In the forum thread below about SIM unlocking on a Droid Incredible 2, why did the original poster switch from CM9 to CM7, and then from CM7 to the stock OTA ROM? Answer in one to three sentences.

-- PAGE start --

# SIM, GSM,CDMA, and Verizon



## Sassyontech

I'm trying to sort out my phone. I have a Droid Incredible 2. The day I got it I rooted it with CM9. I realized I really wanted a working camera and video recording, so I flashed CM7. Then I went to unlock my sim in CM7 and found that you can't. So I flashed the 6.01.605.05 Stock OTA ROM and called up Verizon and had them unlock my sim. My questions are these:

1. Is the SIM unlock totally software based? Say I flash another Sense rom, will I have to re-unlock the SIM? Can I use the same number?
2. Can I use either CM7 or CM9 with a GSM SIM and it work?
3. How can I test if my phone works on GSM? I want to be able to come off the plane in London and have my phone work (I have a giffgaff account), but I'm not sure how I can do that in the US. It's my understanding that my phone is still locked to Verizon while I'm in the US. I know I can use the Vodaphone/Verizon SIM, but frankly their rates are horrid. I can get 400 minutes and unlimited text and data for £15 ($24) with Giffgaff.

Any help is appreciated.


----------



## jellybellys

Sassyontech said:


> I'm trying to sort out my phone. I have a Droid Incredible 2. The day I got it I rooted it with CM9. I realized I really wanted a working camera and video recording, so I flashed CM7. Then I went to unlock my sim in CM7 and found that you can't. So I flashed the 6.01.605.05 Stock OTA ROM and called up Verizon and had them unlock my sim. My questions are these:
> 
> 1. Is the SIM unlock totally software based? Say I flash another Sense rom, will I have to re-unlock the SIM? Can I use the same number?
> 2. Can I use either CM7 or CM9 with a GSM SIM and it work?
> 3. How can I test if my phone works on GSM? I want to be able to come off the plane in London and have my phone work (I have a giffgaff account), but I'm not sure how I can do that in the US. It's my understanding that my phone is still locked to Verizon while I'm in the US. I know I can use the Vodaphone/Verizon SIM, but frankly their rates are horrid. I can get 400 minutes and unlimited text and data for £15 ($24) with Giffgaff.
> 
> Any help is appreciated.


1. No, you won't have to re-unlock the sim. Your sim remains unlocked.
2. Yep.
3. Don't know... sorry.


----------

-- PAGE end --
-- PROVIDED RECORDS start --

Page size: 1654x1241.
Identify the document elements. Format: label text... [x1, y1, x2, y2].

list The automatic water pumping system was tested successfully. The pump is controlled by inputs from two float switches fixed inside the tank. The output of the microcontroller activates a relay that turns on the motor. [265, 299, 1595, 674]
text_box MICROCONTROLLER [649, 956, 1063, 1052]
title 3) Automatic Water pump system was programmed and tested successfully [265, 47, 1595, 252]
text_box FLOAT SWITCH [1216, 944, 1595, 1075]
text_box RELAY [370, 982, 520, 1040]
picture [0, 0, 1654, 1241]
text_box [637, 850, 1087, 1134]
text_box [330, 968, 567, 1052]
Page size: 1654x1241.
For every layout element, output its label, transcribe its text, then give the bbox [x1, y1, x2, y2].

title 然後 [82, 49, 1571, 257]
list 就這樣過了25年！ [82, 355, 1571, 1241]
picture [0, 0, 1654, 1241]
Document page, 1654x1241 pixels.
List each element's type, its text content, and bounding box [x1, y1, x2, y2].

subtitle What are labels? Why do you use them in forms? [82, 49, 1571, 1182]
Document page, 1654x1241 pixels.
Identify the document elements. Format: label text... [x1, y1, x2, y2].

-- PROVIDED RECORDS end --

- _RESPONSE_: The poster moved from CM9 to CM7 to get a working camera and video recording. When trying to unlock the SIM in CM7, the poster found it couldn't be done there. So the poster flashed the 6.01.605.05 Stock OTA ROM and had Verizon unlock the SIM.